┌──
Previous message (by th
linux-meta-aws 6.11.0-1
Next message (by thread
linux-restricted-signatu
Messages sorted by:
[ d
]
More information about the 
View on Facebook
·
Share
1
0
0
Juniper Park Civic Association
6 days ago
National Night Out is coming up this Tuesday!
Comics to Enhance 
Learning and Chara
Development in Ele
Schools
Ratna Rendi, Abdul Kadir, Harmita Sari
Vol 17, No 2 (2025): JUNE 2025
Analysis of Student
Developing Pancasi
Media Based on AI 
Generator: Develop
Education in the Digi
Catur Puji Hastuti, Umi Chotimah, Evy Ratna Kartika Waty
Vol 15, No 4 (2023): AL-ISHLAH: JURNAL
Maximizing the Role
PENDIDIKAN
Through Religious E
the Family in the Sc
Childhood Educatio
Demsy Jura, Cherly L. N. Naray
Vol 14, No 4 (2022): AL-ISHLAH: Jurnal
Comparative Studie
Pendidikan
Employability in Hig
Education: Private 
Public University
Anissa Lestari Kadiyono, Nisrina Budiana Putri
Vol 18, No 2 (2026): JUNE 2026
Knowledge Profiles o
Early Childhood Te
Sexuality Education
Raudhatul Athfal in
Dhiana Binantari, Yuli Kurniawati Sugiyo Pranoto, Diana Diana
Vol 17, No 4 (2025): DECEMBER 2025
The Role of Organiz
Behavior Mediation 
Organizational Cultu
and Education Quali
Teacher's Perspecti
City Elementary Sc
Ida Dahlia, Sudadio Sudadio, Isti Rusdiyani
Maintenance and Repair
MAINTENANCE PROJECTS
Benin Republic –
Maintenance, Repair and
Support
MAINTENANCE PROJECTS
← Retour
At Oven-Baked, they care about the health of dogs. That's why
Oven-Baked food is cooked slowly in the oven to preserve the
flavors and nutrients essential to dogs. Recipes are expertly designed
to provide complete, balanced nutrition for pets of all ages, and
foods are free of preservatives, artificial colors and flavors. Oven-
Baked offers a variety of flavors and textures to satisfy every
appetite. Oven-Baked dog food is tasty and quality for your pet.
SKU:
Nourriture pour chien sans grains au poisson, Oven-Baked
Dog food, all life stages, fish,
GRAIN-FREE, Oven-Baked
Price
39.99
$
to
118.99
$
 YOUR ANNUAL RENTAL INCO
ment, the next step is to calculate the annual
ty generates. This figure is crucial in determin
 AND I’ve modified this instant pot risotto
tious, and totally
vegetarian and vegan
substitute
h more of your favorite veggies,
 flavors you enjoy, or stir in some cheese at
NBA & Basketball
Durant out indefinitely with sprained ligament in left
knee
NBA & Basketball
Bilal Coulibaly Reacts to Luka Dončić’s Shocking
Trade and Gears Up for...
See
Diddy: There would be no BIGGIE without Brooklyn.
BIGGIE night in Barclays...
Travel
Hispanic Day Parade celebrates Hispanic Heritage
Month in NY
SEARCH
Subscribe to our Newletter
└──
▸ **Problem to solve**:
Set down every line of text from all of these entries, reproducing each one character for character in its original order.

▸ **Solution to the exercise**:
Previous message (by th
linux-meta-aws 6.11.0-1
Next message (by thread
linux-restricted-signatu
Messages sorted by:
[ d
]
More information about the 
View on Facebook
·
Share
1
0
0
Juniper Park Civic Association
6 days ago
National Night Out is coming up this Tuesday!
Comics to Enhance 
Learning and Chara
Development in Ele
Schools
Ratna Rendi, Abdul Kadir, Harmita Sari
Vol 17, No 2 (2025): JUNE 2025
Analysis of Student
Developing Pancasi
Media Based on AI 
Generator: Develop
Education in the Digi
Catur Puji Hastuti, Umi Chotimah, Evy Ratna Kartika Waty
Vol 15, No 4 (2023): AL-ISHLAH: JURNAL
Maximizing the Role
PENDIDIKAN
Through Religious E
the Family in the Sc
Childhood Educatio
Demsy Jura, Cherly L. N. Naray
Vol 14, No 4 (2022): AL-ISHLAH: Jurnal
Comparative Studie
Pendidikan
Employability in Hig
Education: Private 
Public University
Anissa Lestari Kadiyono, Nisrina Budiana Putri
Vol 18, No 2 (2026): JUNE 2026
Knowledge Profiles o
Early Childhood Te
Sexuality Education
Raudhatul Athfal in
Dhiana Binantari, Yuli Kurniawati Sugiyo Pranoto, Diana Diana
Vol 17, No 4 (2025): DECEMBER 2025
The Role of Organiz
Behavior Mediation 
Organizational Cultu
and Education Quali
Teacher's Perspecti
City Elementary Sc
Ida Dahlia, Sudadio Sudadio, Isti Rusdiyani
Maintenance and Repair
MAINTENANCE PROJECTS
Benin Republic –
Maintenance, Repair and
Support
MAINTENANCE PROJECTS
← Retour
At Oven-Baked, they care about the health of dogs. That's why
Oven-Baked food is cooked slowly in the oven to preserve the
flavors and nutrients essential to dogs. Recipes are expertly designed
to provide complete, balanced nutrition for pets of all ages, and
foods are free of preservatives, artificial colors and flavors. Oven-
Baked offers a variety of flavors and textures to satisfy every
appetite. Oven-Baked dog food is tasty and quality for your pet.
SKU:
Nourriture pour chien sans grains au poisson, Oven-Baked
Dog food, all life stages, fish,
GRAIN-FREE, Oven-Baked
Price
39.99
$
to
118.99
$
 YOUR ANNUAL RENTAL INCO
ment, the next step is to calculate the annual
ty generates. This figure is crucial in determin
 AND I’ve modified this instant pot risotto
tious, and totally
vegetarian and vegan
substitute
h more of your favorite veggies,
 flavors you enjoy, or stir in some cheese at
NBA & Basketball
Durant out indefinitely with sprained ligament in left
knee
NBA & Basketball
Bilal Coulibaly Reacts to Luka Dončić’s Shocking
Trade and Gears Up for...
See
Diddy: There would be no BIGGIE without Brooklyn.
BIGGIE night in Barclays...
Travel
Hispanic Day Parade celebrates Hispanic Heritage
Month in NY
SEARCH
Subscribe to our Newletter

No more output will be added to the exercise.